Foley Kimberly A 4
4 · LyondellBasell Industries N.V. · Filed Feb 20, 2026
Research Summary
AI-generated summary of this filing
LyondellBasell (LYB) EVP Kimberly Foley Receives Award; Shares Withheld
What Happened Kimberly A. Foley, EVP, Global O&P and Refining at LyondellBasell (LYB), had performance-based stock units and restricted stock units vest on Feb 18, 2026. The filing shows acquisitions of 2,783 shares (performance-based) and 1,007 shares (dividend equivalents tied to PSUs) at $55.97 each (total acquired = 3,790 shares worth $212,127). To satisfy tax withholding obligations, 730 shares and 246 shares were surrendered (disposed) at $55.97 each (total withheld = 976 shares worth $54,627). Net new shares added to Foley’s holdings = 2,814 shares (approximately $157,500 net value).
Key Details
- Transaction date: Feb 18, 2026; Filing date: Feb 20, 2026 (filed within two business days).
- Prices: all reported at $55.97 per share.
- Acquisitions: 2,783 shares ($155,765) and 1,007 shares ($56,362) — reported as awards/grants (code A).
- Dispositions: 730 shares ($40,858) and 246 shares ($13,769) — tax withholding (code F).
- Net change: +2,814 shares (3,790 acquired − 976 withheld) ≈ +$157,500.
- Shares owned after transaction: not specified in the provided filing details.

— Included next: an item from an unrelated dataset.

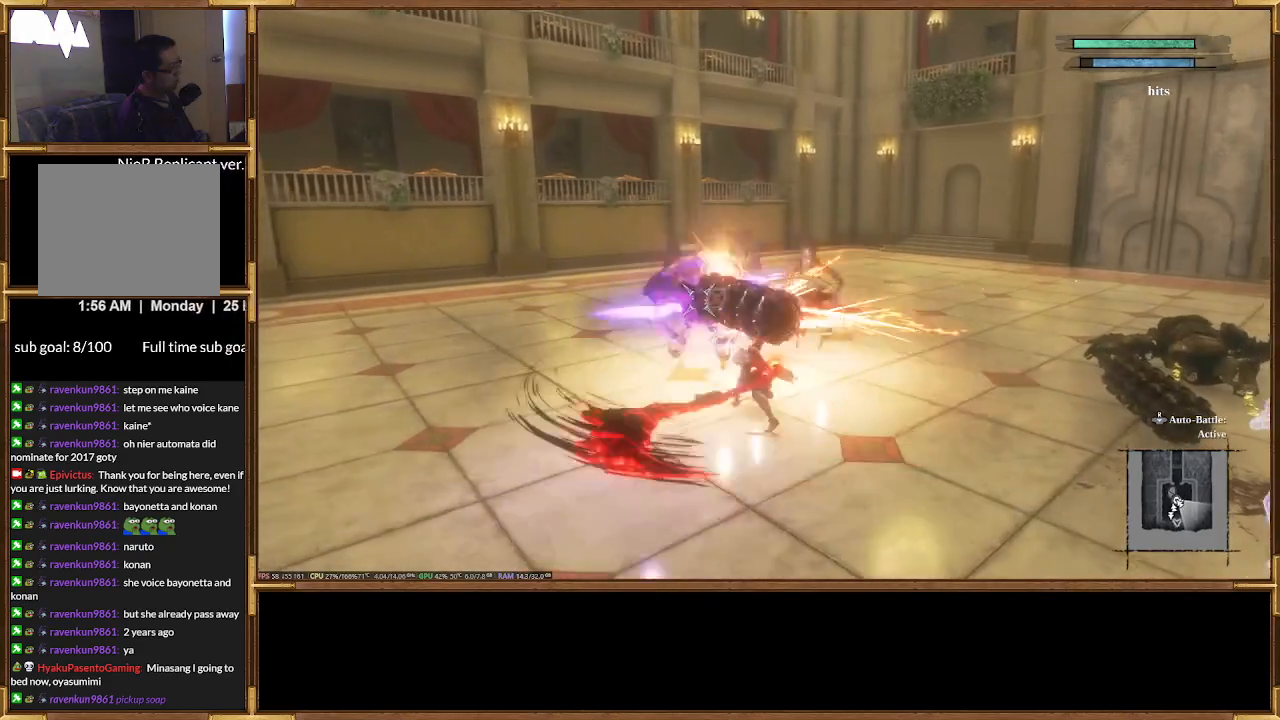
{"buttons": [], "events": []}
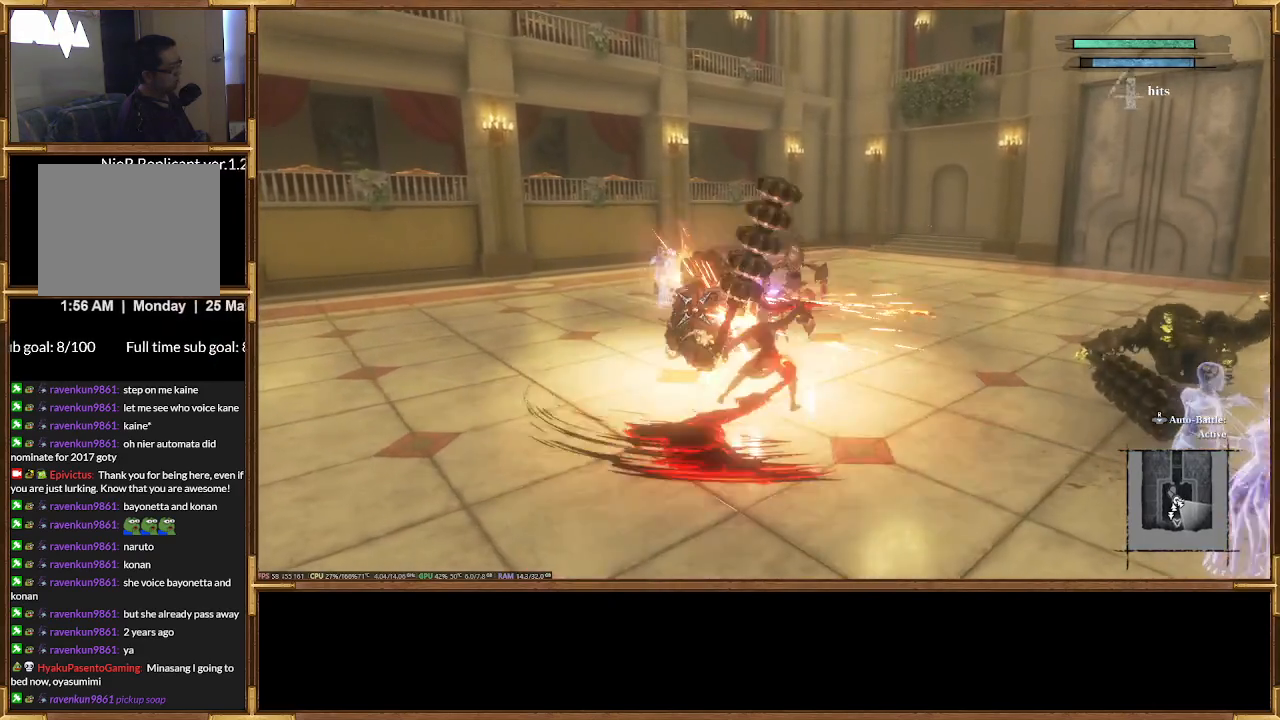
{"buttons": [], "events": []}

- Notable footnotes: vesting and tax withholding relate to performance-based stock units granted Feb 23, 2023 (F1, F3, F5); certain RSU grant schedule described (F2); shares were earned based on performance and fully vested following certification by the Compensation & Talent Development Committee on Feb 18, 2026 (F4).
Context
- These were not open-market purchases or discretionary sales — they reflect vesting of previously awarded equity and routine share withholding to cover taxes (common practice and not necessarily a market sentiment signal).
- Transaction codes: A = award/grant (acquisition on vesting); F = shares surrendered for tax withholding.
- Kimberly Foley is an executive (EVP); the filing does not indicate a 10% owner or a 10b5-1 plan in the provided notes.
Insider Transaction Report
- Tax Payment
Class A Ordinary Shares
[F1][F2]2026-02-18$55.97/sh−730$40,858→ 66,957.547 total - Tax Payment
Class A Ordinary Shares
[F3][F2]2026-02-18$55.97/sh−246$13,769→ 66,711.547 total - Award
Class A Ordinary Shares
[F4][F2]2026-02-18$55.97/sh+2,783$155,765→ 69,494.547 total - Award
Class A Ordinary Shares
[F5][F2]2026-02-18$55.97/sh+1,007$56,362→ 70,501.547 total
Footnotes (5)
- [F1]Represents shares required to satisfy tax withholding obligations in connection with the vesting of 2,783 shares of performance-based stock units granted to the Reporting Person on February 23, 2023.
- [F2]Includes 25,680 restricted stock units ("RSUs") granted pursuant to the issuer's long-term incentive plan: 5,566 granted on February 23, 2023 that vest on February 23, 2026; 10,095 granted on February 22, 2024 of which 3,365 vested on February 22, 2025, 3,365 vest on February 22, 2026; 3,365 vest on February 22, 2027 and 13,384 granted on February 27, 2025 of which 4,462 vest on February 27, 2026, 4,461 vest on February 27, 2027 and 4,461 vest on February 27, 2028.
- [F3]Represents shares required to satisfy tax withholding obligations for dividend equivalents accrued of 1,007 shares in connection with performance-based stock units granted to the Reporting Person on February 23, 2023.
- [F4]Represents shares earned in connection with the performance-based stock units previously granted and unreportable on February 23, 2023 pursuant to the issuer's long-term incentive plan. Shares were earned based upon the level of attainment of certain performance objectives and continued employment. These shares fully vested on February 18, 2026 following certification by the Issuer's Compensation & Talent Development Committee.
- [F5]Represents shares from the settlement of dividend equivalents that accrued on the performance-based stock units prior to vesting and granted to the Reporting Person on February 23, 2023.